Argentine singer (born 1994)

Joaquinha Lerena de la Riva (born 25 October 1994), professionally known as la Joaqui, is an Argentinian singer and songwriter. She has released two studio albums. Her 2022 EP Barbie Copiloto featured the hit song "Dos Besitos". In 2023, she released the track "Muñecas" with Tini and Steve Aoki, which boosted her to international popularity.

==Early life==
Joaquinha Lerena de la Riva was born on 24 October 1994 in Mar del Plata, Buenos Aires. She spent most of her childhood in Tamarindo, Costa Rica, later returning to her hometown in Argentina as a teenager. She became interested in rap music aged 18, participating twice in the Red Bull Batalla de Gallos freestyle battle (in 2014 and 2015). She became the first woman to classify at the event and reach the semi-finals.

== Career ==
La Joaqui gradually transitioned from freestyle battles to focus on a career in music and acting. In 2017, she released the single "Perdón Mamá Por Mi Vida Loca." Her acting debut came in 2019 with a role in the television series El Marginal 2, portraying the girlfriend of the character Diosito Borges. That same year, she released her debut studio album Harakiri, featuring songs such as "Cuántas Veces" and "Rocho."

Prior to the COVID-19 pandemic, La Joaqui was among the first Argentine artists to stage a virtual concert via social media, performing her hits, including "Ay Papi," "Más Mala Yo," and "Violenta" in a livestream titled The White Room. In early 2020, she opened for Karol G in Argentina.

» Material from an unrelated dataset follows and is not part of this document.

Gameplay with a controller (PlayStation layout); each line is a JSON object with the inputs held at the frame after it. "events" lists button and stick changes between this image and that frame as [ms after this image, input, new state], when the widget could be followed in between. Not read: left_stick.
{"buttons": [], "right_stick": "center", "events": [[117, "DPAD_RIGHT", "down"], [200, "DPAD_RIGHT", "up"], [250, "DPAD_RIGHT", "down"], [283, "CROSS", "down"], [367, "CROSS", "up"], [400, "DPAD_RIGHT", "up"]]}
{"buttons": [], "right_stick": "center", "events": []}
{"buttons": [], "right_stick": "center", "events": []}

In 2024, she collaborated with Kenia OS on the singles "Kitty" and "San Turrona RMX." In 2025, she collaborated Sevdaliza on the single "Heroína." Her song "Terapia de Choque," a collaboration with Doble P and Gusty DJ, was noted by Pitchfork for its dynamic production and expressive vocals.

==Personal life==
La Joaqui has two children. From 2024 to July 2026, she was in a relationship with fellow singer Luck Ra.
==Discography==
Studio albums
- Harakiri (2019)
- Mal Aprendida (2023)
- Tu Patrona De Lujo (2024)

Live albums
- The White Room (Live Session) (2020)

Extended plays
- Barbie Copiloto (2022)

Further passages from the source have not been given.